M. Chitilian, présent lors de ces consultations publiques, appréhende aussi la manière de gérer cette usine: «J’entends les mots fatidiques de PPP, partenariat public-privé. J’espère que les autorités municipales responsables de ce dossier vont suivre les recommandations».
Josée Duplessis rassure
«Le plan d’affaires n’a pas été encore présenté aux élus, nous en sommes uniquement à la phase d’identification des sites», réplique Josée Duplessis, membre du comité exécutif de la ville responsable des questions d’environnement.
La commission installée par l’Office de consultations publiques de la ville (OCPM) recommandait dans son rapport d’offrir aux citoyens «un moyen de suivre le projet de près à toutes les étapes de sa réalisation», tout en soulignant «l’importance d’un processus transparent lors de la conceptualisation, la construction et la mise en activité du centre de compostage». «Dans le projet de règlement, qui devrait être présenté aux élus à la prochaine session du conseil municipal, nous allons répondre à toutes les recommandations», assure Josée Duplessis.
La commission de l’OCPM avait aussi formulé des recommandations relatives à la gestion du bruit, des odeurs et de la circulation. Elle avait également adressé des questions aux élus concernant les impacts sur la santé.
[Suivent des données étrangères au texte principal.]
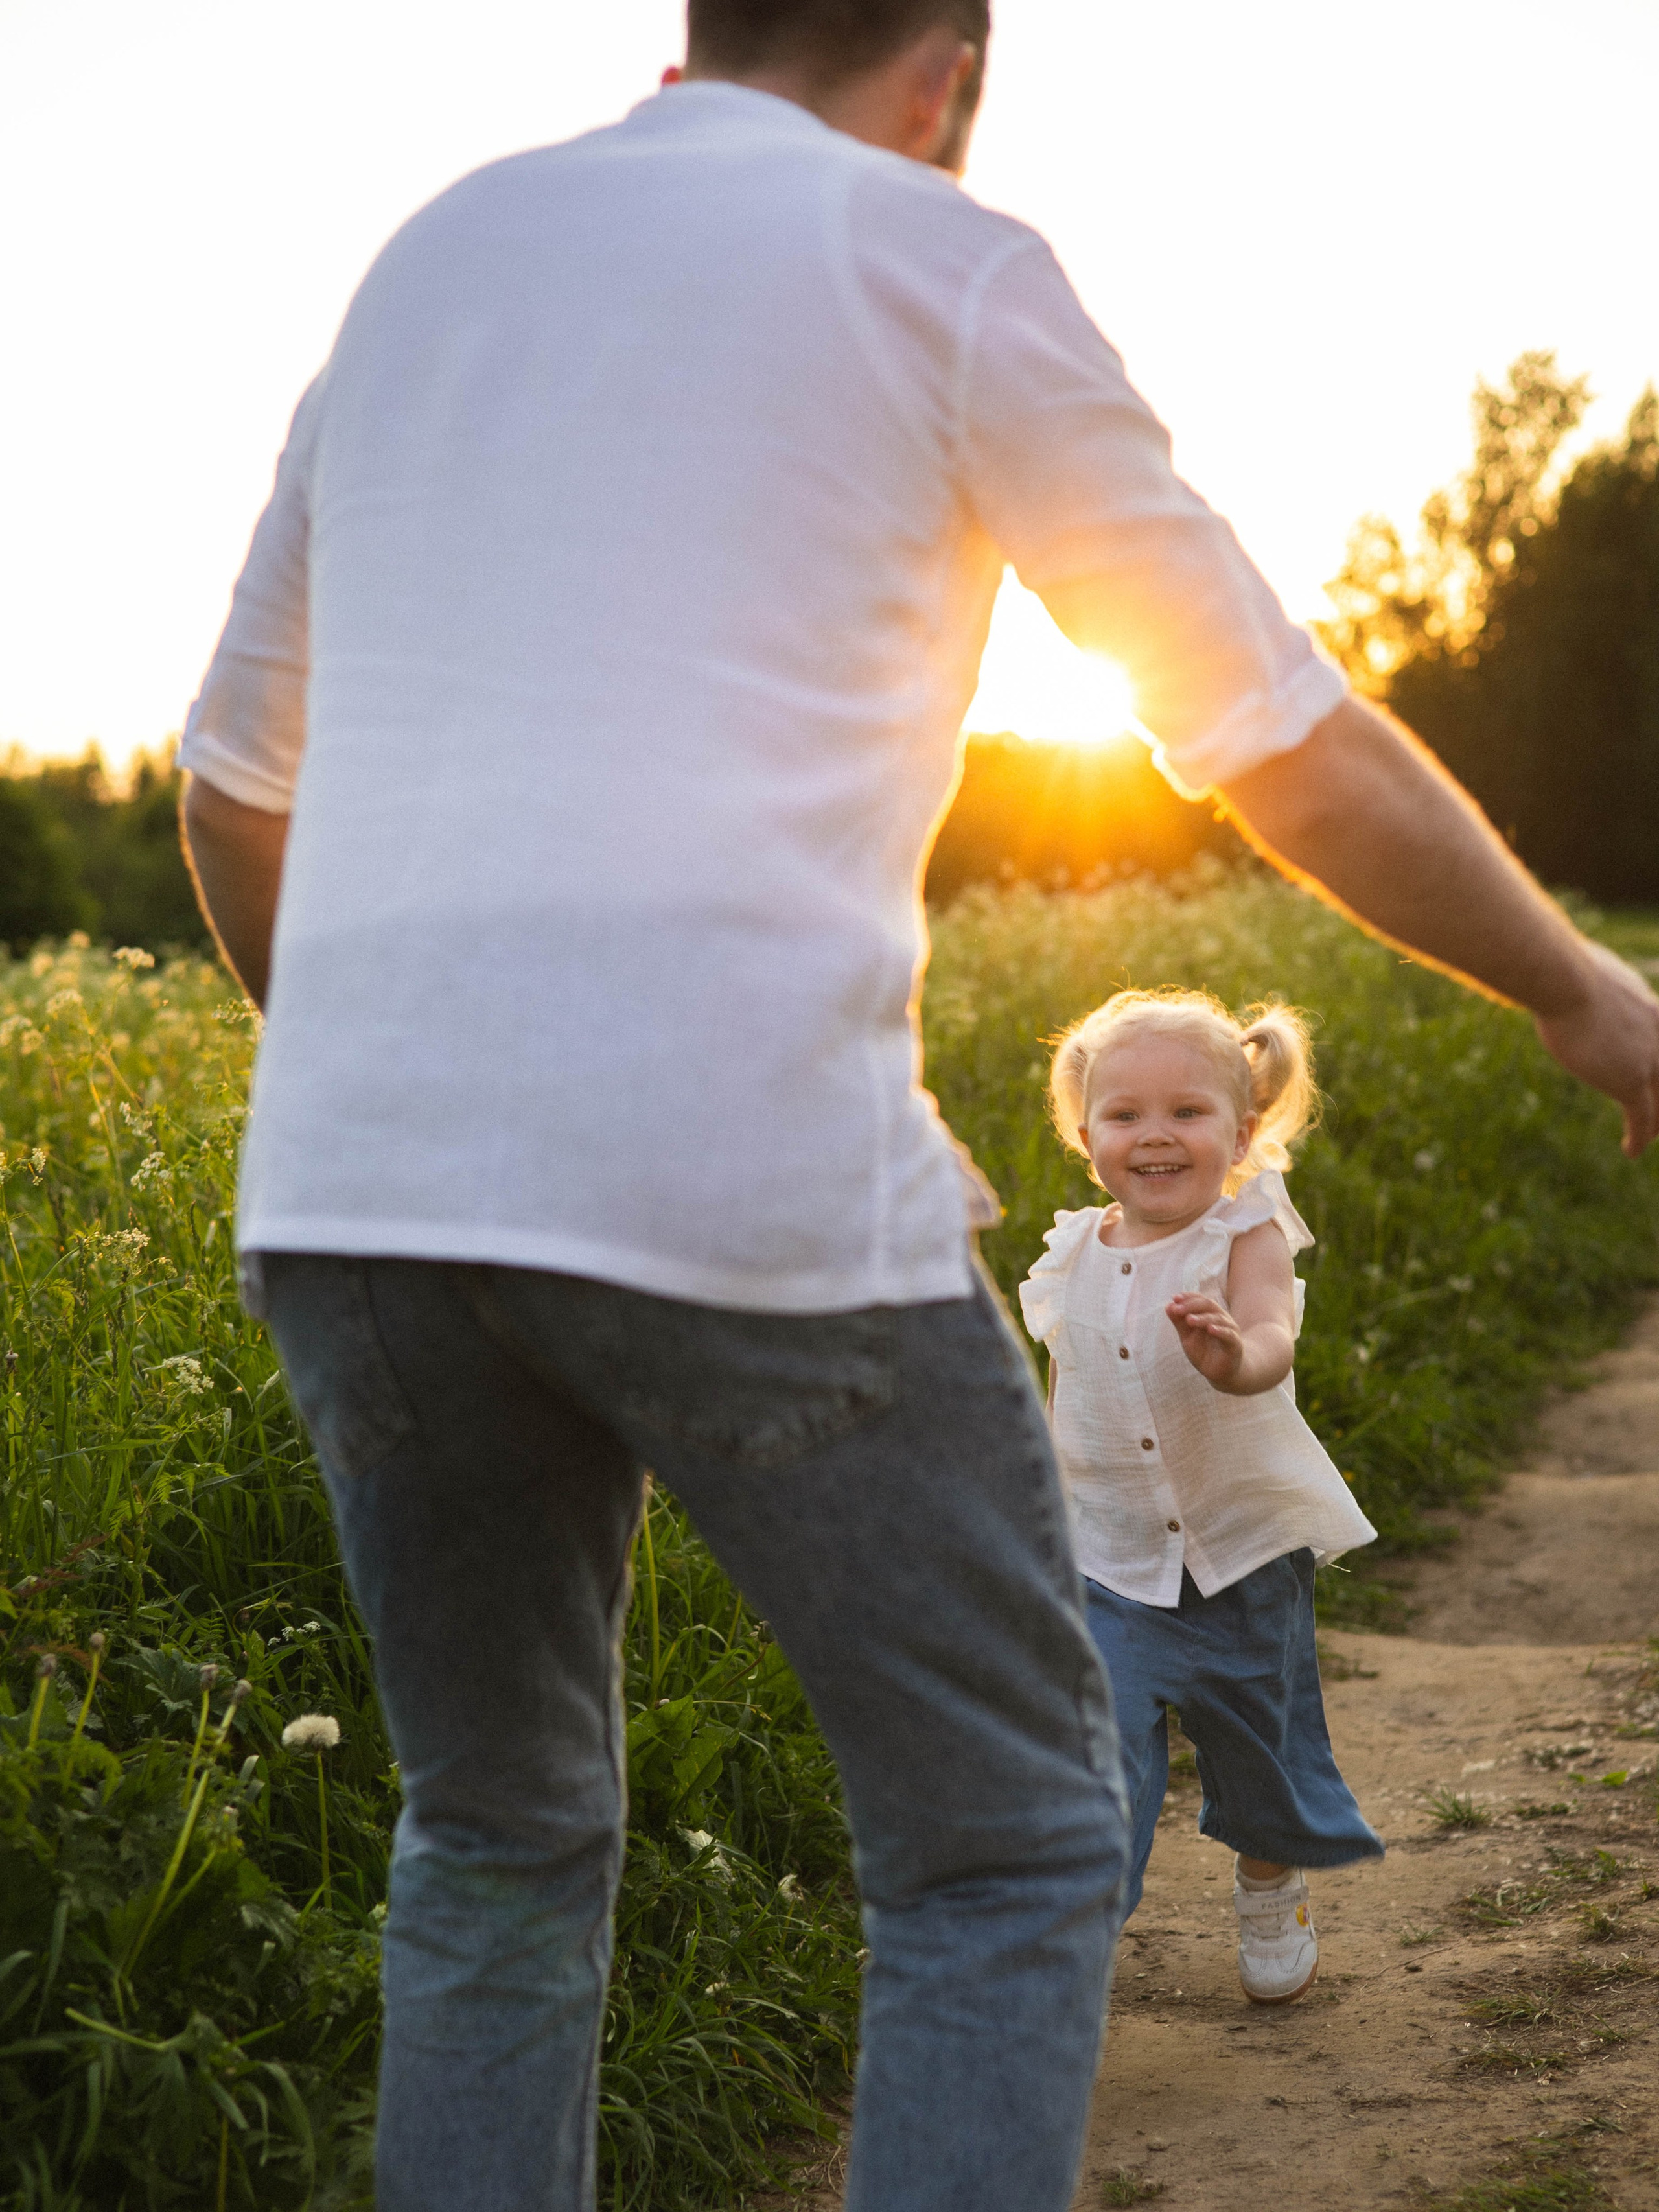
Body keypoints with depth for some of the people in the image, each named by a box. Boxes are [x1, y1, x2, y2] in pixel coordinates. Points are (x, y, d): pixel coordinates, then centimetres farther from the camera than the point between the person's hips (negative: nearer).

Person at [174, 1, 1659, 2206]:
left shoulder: (428, 259, 22)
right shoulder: (943, 267, 7)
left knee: (500, 1853, 22)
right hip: (736, 1180, -5)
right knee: (1010, 1838, 11)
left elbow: (236, 779, 27)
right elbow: (1290, 743, 11)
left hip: (358, 1181, 5)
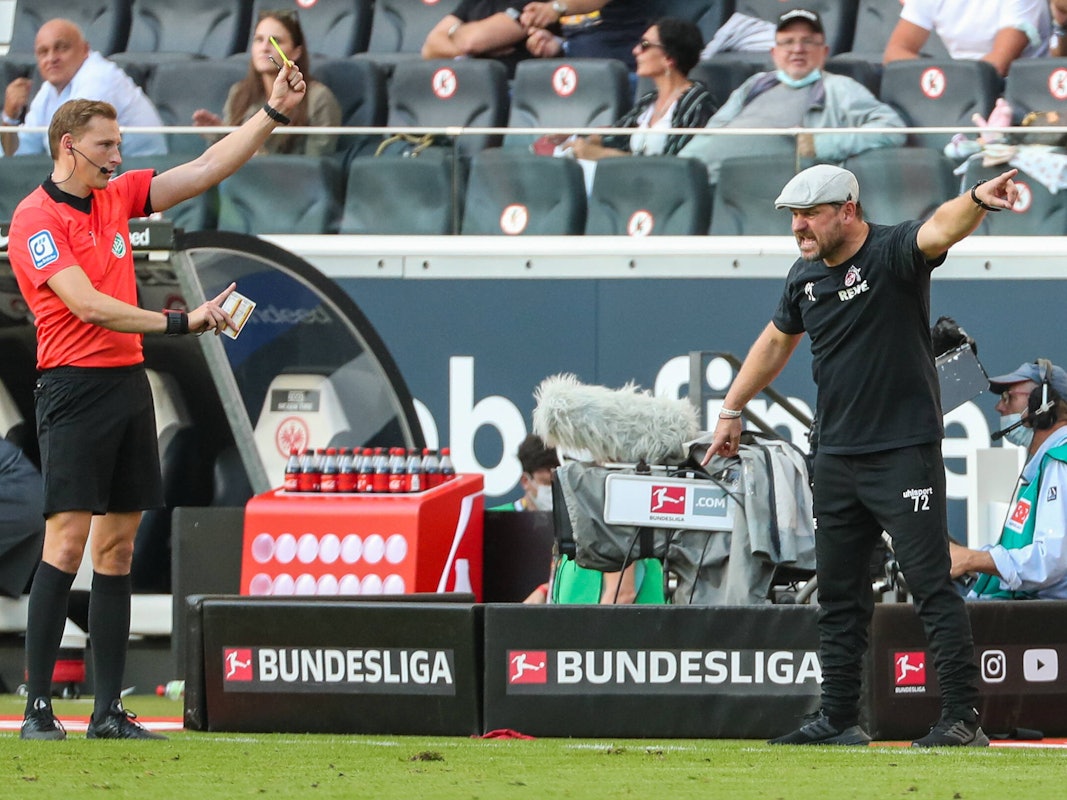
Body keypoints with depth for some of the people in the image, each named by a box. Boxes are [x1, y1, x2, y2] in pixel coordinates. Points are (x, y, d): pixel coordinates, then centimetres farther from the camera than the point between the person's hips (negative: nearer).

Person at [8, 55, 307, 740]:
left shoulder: (115, 197, 14)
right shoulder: (36, 220, -9)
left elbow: (206, 170, 18)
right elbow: (88, 306, -18)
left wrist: (275, 113, 12)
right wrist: (179, 322, -20)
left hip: (129, 384, 8)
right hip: (75, 388, -8)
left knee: (117, 549, 6)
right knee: (67, 546, -12)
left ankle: (109, 711, 7)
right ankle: (38, 708, -10)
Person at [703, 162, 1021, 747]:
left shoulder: (892, 253, -12)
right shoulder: (805, 276, 9)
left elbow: (940, 230, -34)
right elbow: (777, 341, 26)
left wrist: (978, 200, -55)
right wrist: (732, 410, 30)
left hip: (905, 453, -8)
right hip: (836, 456, 8)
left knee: (931, 585, -10)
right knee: (838, 594, 11)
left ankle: (963, 720, -10)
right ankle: (839, 720, 18)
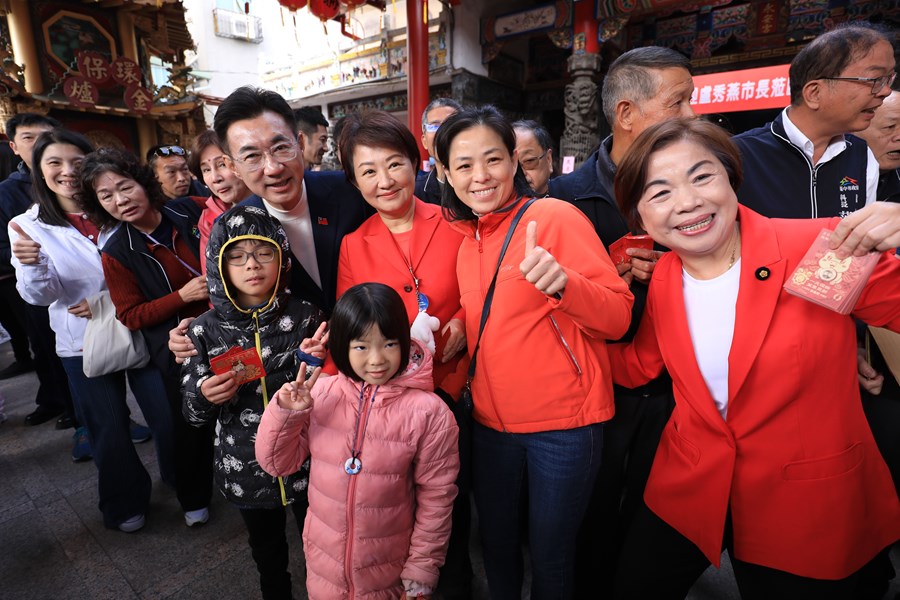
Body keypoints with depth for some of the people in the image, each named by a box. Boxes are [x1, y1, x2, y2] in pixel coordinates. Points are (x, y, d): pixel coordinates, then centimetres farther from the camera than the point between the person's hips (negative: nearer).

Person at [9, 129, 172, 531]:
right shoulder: (30, 226, -1)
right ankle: (125, 503, 37)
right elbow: (41, 295, -8)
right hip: (83, 345, 1)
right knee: (109, 430, 12)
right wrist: (32, 266, -28)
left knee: (168, 418, 4)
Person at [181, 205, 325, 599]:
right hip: (246, 471, 2)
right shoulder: (205, 330, -8)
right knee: (267, 552, 25)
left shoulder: (305, 318, -12)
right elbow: (194, 415, 0)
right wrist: (204, 396, -21)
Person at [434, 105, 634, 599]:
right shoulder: (464, 239, 6)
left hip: (563, 422, -5)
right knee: (497, 548, 21)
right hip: (490, 421, 5)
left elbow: (619, 317, -15)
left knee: (550, 557, 14)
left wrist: (562, 282, -32)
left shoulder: (555, 216, -11)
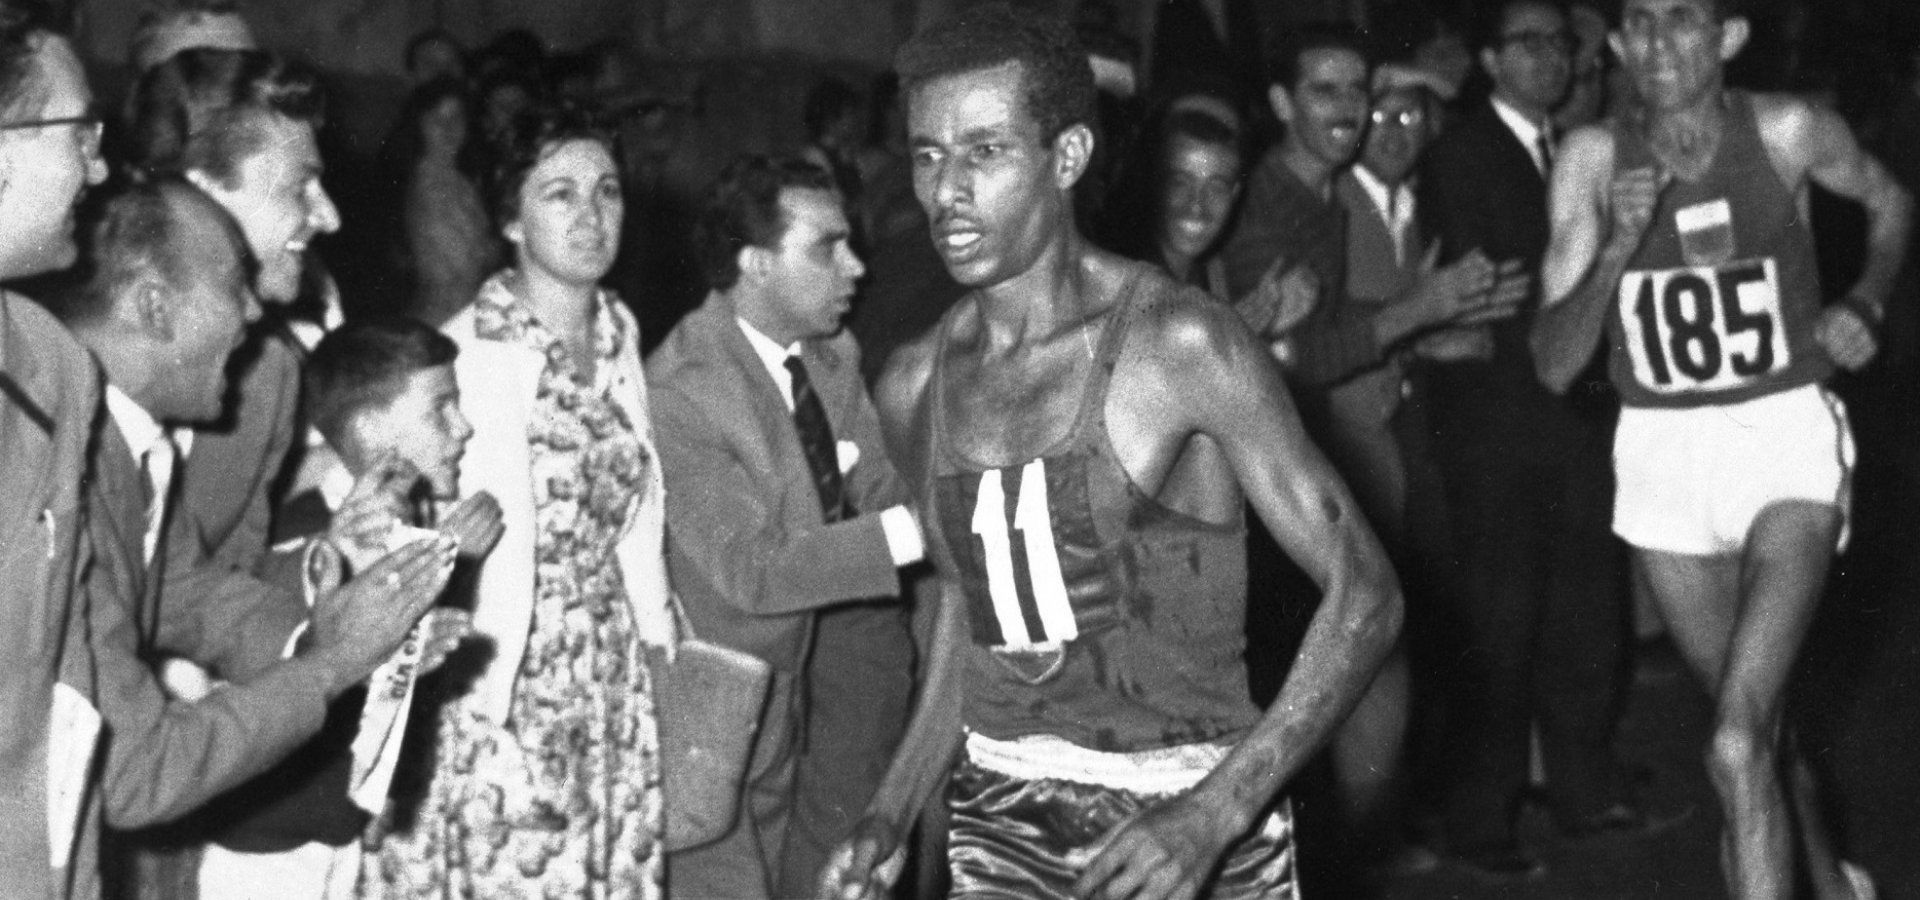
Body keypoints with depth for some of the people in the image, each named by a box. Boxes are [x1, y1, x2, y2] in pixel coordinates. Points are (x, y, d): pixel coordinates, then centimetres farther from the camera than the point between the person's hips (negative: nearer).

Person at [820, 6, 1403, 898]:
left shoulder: (1180, 345, -13)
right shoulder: (913, 387, 3)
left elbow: (1362, 593, -13)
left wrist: (1211, 817, -21)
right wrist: (886, 819, 7)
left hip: (1183, 819, -3)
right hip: (1000, 817, 4)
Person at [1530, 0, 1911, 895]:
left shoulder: (1786, 130, -10)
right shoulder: (1594, 157, -6)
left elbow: (1890, 202, 13)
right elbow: (1554, 365, -8)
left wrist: (1863, 305, -4)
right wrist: (1616, 247, -22)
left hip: (1786, 438, -3)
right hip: (1662, 454, 3)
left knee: (1737, 744, -19)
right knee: (1752, 712, 21)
Chitilian s’alarme par ailleurs du choix technologique dont on ne sait rien encore. «Il faut faire attention à cette question pour ne pas favoriser un entrepreneur par rapport à un autre. Moi-même, je ne peux rien vous dire à ce sujet», explique Mme Duplessis. Elle annonce tout de même que «le Comité exécutif est capable de répondre à toutes les recommandations, peut-être pas telles que formulées dans le rapport, mais au moins dans l’esprit de ce qui a été demandé».